Using the entries below, copy out all lines where "mois" is found.
=== Section Start ===
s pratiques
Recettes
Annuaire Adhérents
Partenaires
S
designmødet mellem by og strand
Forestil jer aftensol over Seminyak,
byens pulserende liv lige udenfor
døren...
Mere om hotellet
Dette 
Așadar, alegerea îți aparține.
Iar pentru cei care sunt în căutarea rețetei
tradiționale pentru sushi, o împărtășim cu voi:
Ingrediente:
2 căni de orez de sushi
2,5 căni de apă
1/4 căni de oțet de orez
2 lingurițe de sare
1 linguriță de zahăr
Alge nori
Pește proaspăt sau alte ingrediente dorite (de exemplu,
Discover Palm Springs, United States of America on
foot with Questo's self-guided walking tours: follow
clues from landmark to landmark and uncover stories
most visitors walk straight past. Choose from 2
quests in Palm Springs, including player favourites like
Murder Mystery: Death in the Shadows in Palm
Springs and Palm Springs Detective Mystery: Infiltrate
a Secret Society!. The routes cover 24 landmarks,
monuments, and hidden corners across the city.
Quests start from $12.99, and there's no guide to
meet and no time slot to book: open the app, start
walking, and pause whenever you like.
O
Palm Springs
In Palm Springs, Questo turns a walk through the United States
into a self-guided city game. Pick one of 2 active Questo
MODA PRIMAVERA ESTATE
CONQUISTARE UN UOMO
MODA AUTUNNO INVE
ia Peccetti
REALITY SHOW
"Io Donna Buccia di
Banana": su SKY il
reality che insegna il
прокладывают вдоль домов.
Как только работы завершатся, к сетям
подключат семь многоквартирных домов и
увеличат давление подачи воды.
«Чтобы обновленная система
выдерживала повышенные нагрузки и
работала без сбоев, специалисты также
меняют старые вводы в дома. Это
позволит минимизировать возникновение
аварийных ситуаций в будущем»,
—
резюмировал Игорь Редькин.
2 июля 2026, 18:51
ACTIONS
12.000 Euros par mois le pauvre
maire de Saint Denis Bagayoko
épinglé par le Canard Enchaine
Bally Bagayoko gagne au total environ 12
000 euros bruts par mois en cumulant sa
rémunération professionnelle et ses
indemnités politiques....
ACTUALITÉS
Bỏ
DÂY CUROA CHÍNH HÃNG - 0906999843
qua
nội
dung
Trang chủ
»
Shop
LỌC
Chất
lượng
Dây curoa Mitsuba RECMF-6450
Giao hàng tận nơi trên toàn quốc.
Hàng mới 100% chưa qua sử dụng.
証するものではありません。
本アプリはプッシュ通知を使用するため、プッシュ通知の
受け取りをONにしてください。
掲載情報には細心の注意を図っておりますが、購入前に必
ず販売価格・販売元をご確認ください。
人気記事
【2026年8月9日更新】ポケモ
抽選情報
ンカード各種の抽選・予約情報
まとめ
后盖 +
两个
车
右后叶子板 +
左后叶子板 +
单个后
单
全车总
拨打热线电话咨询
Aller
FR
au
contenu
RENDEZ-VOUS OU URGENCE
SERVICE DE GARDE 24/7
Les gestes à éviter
=== Section End ===
• [Exercise solution]:
12.000 Euros par mois le pauvre
000 euros bruts par mois en cumulant sa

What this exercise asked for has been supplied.